Y4 (Grover + ADMM for cardinality-constrained BO) — primary overlap: Y4's algorithm relies on Grover rotations over a structured feasible space (cardinality-k n-bit strings, size C(n,k)) with total query cost O(√(C(n,k)/M)). The dominant per-rotation hardware cost is the diffusion over the full n-qubit register. Burke–Mc Goldrick replace that global diffusion with local partial diffusers over register partitions, at ≤9% extra oracle queries. In Y4's Grover-subroutine inner loop this could directly translate to 50–95% non-oracle depth reduction for the cardinality-feasible-space search, especially on heavy-hex topology (which Y4 is very likely to target since IBM Heron is Yuan's hardware of choice in Y6). Caveat: the partition-factoring condition |x⟩ = ⊗_i |x_i⟩ is trivial for unstructured search; adapting it to cardinality-constrained Grover (where the marked states live on a cardinality-k shell) requires checking whether the initial cardinality-preserving state can be written as a tensor product across some partition — generally it cannot, which is a nontrivial conceptual hurdle worth investigating.

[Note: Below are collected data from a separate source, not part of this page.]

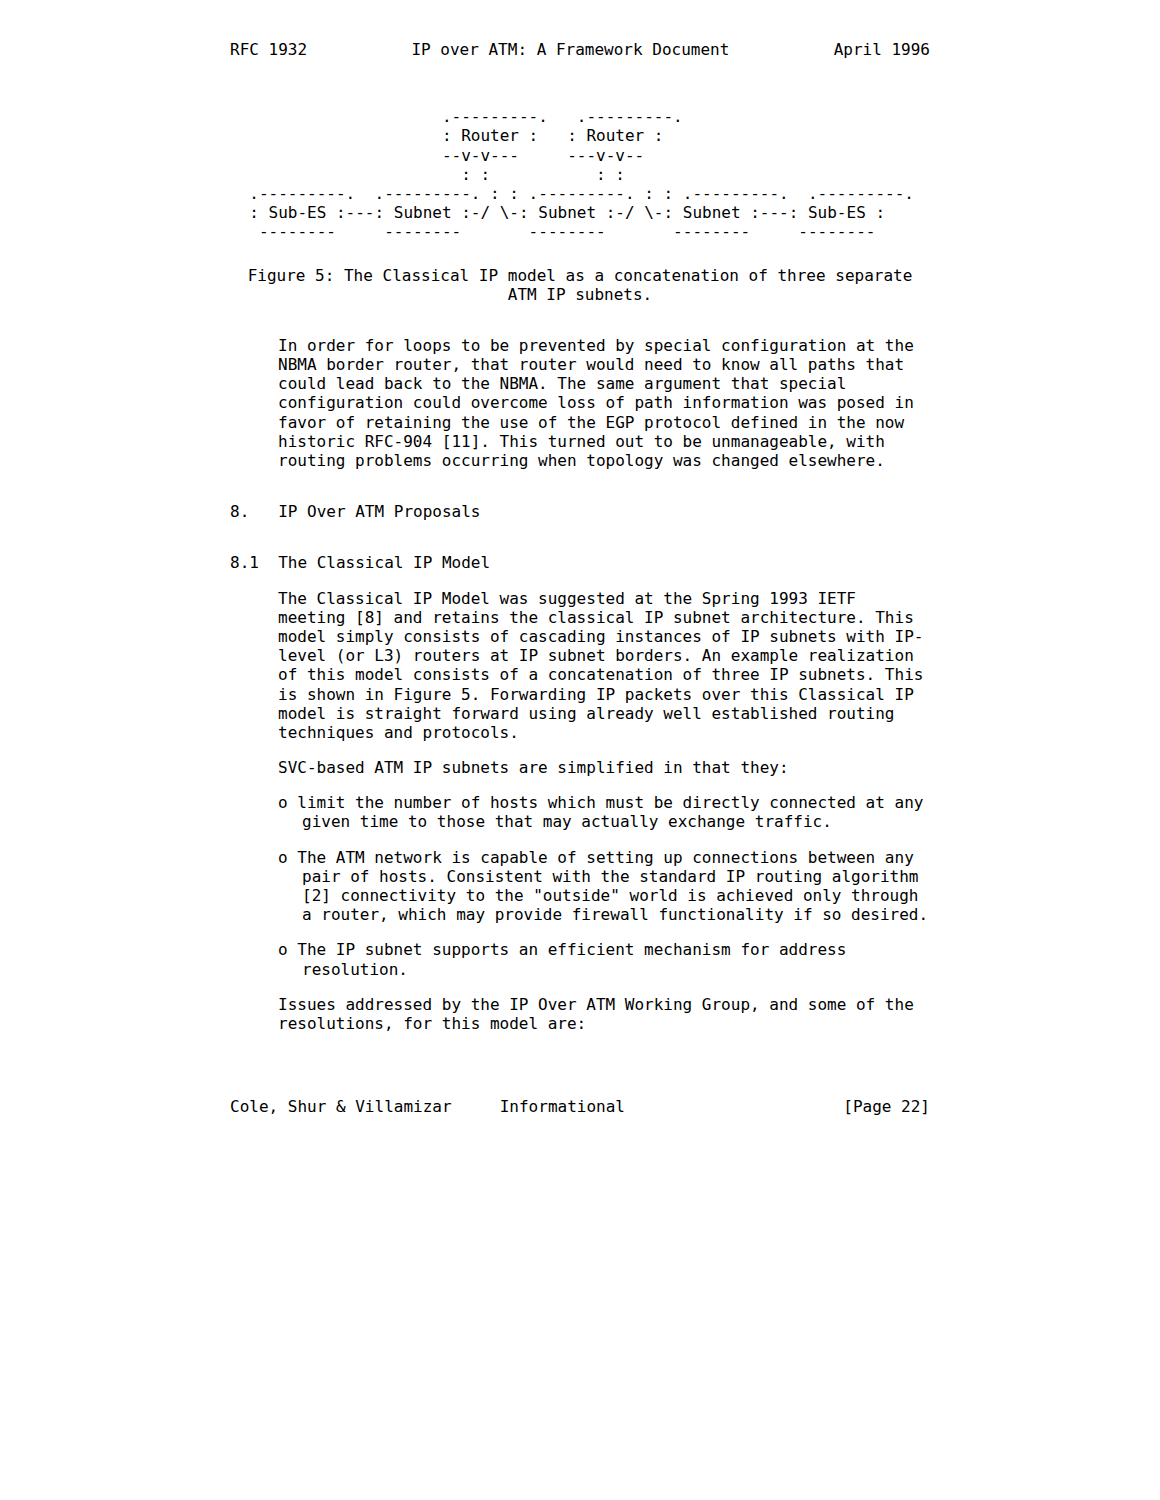RFC 1932 IP over ATM: A Framework Document April 1996
                      .---------.   .---------.
                      : Router :   : Router :
                      --v-v---     ---v-v--
                        : :           : :
  .---------.  .---------. : : .---------. : : .---------.  .---------.
  : Sub-ES :---: Subnet :-/ \-: Subnet :-/ \-: Subnet :---: Sub-ES :
   --------     --------       --------       --------     --------
Figure 5: The Classical IP model as a concatenation of three separate
ATM IP subnets.
In order for loops to be prevented by special configuration at the NBMA border router, that router would need to know all paths that could lead back to the NBMA. The same argument that special configuration could overcome loss of path information was posed in favor of retaining the use of the EGP protocol defined in the now historic RFC-904 [11]. This turned out to be unmanageable, with routing problems occurring when topology was changed elsewhere.
8. IP Over ATM Proposals
8.1 The Classical IP Model
The Classical IP Model was suggested at the Spring 1993 IETF meeting [8] and retains the classical IP subnet architecture. This model simply consists of cascading instances of IP subnets with IP-level (or L3) routers at IP subnet borders. An example realization of this model consists of a concatenation of three IP subnets. This is shown in Figure 5. Forwarding IP packets over this Classical IP model is straight forward using already well established routing techniques and protocols.
SVC-based ATM IP subnets are simplified in that they:
o limit the number of hosts which must be directly connected at any given time to those that may actually exchange traffic.
o The ATM network is capable of setting up connections between any pair of hosts. Consistent with the standard IP routing algorithm [2] connectivity to the "outside" world is achieved only through a router, which may provide firewall functionality if so desired.
o The IP subnet supports an efficient mechanism for address resolution.
Issues addressed by the IP Over ATM Working Group, and some of the resolutions, for this model are:
Cole, Shur & Villamizar Informational [Page 22]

Y1 & Y3 (QAOA warm-starting and DGMVP) — tangential: No direct method link; QAOA is not Grover-structured. However the general philosophy of reducing non-oracle/non-cost-Hamiltonian global operators in favour of local structure aligns with parameter/compilation efficiency work. The "scalar reduction on exponentially growing subspaces" analysis style is potentially portable to QAOA trajectories.
Y2 (quasi-binary QAOA) — no direct overlap.

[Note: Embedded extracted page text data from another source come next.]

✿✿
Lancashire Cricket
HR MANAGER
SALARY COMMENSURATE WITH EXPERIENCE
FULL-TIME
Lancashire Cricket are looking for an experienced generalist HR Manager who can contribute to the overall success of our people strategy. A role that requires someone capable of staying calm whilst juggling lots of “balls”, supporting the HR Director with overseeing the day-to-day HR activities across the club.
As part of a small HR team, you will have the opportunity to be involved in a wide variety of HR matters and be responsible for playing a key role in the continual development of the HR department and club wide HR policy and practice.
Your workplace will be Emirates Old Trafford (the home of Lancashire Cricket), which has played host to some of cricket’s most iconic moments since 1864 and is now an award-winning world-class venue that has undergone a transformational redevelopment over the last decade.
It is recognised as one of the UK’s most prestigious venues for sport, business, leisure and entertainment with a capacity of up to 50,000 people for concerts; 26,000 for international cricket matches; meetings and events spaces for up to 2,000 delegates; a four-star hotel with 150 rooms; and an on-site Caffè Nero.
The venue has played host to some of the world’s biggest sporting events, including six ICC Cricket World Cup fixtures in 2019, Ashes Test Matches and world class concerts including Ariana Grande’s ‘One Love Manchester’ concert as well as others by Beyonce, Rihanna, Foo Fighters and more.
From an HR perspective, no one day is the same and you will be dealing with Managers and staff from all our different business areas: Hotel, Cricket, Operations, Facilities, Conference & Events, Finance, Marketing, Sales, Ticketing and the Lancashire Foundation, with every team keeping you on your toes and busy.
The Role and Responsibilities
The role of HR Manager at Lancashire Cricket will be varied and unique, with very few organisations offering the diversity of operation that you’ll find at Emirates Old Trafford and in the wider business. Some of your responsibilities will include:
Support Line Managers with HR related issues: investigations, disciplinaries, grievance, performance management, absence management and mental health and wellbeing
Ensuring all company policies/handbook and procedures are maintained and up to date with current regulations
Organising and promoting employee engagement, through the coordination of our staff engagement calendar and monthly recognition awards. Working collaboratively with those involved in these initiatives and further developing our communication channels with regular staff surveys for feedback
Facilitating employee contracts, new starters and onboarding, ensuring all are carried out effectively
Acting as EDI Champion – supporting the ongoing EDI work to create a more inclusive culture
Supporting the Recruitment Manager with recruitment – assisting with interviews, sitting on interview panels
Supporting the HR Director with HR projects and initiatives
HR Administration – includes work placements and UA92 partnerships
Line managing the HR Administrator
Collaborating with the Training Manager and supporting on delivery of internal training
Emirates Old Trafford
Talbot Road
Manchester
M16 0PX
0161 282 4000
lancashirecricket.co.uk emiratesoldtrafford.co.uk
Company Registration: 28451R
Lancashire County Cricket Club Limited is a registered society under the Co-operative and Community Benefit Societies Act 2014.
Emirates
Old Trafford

Y5 (Gibbs + Pauli sparsity SDP) — no direct overlap.
Y6 (PBR on Heron2) — hardware scope only: Both target NISQ superconducting hardware; Burke–Mc Goldrick's heavy-hex depth numbers are directly relevant to what Yuan's group runs on Heron.

Recommended action for Yuan

Adapt to Y4 follow-up. The most tangible opportunity: investigate whether the recursive local-diffusion scheme extends to cardinality-constrained Grover. Key question — does the Dicke-state (or symmetric superposition on the cardinality-k shell) admit a tensor-product decomposition over some block partition? If not exactly, is there an approximate factorisation that preserves the quadratic speedup within an acceptable overhead? Concrete next step: write a one-page analysis applying the W_i recursion to the Dicke-state initial condition used in Y4.
Cite on next Y4 revision. Even without direct adaptation, this is the state of the art on "Grover with local diffusion" as of April 2026 — any future Y4 experimental section implementing Grover rotations on heavy-hex hardware should cite Burke–Mc Goldrick when discussing diffusion-circuit depth.
Read deeper before adapting. The proof of the principal-angle degeneracy is the paper's technical core; Yuan should read Sec. algorithm/proof.tex carefully before building on the scheme, since the degeneracy is what makes the scalar recursion tractable and is also likely what breaks in structured-subspace generalisations.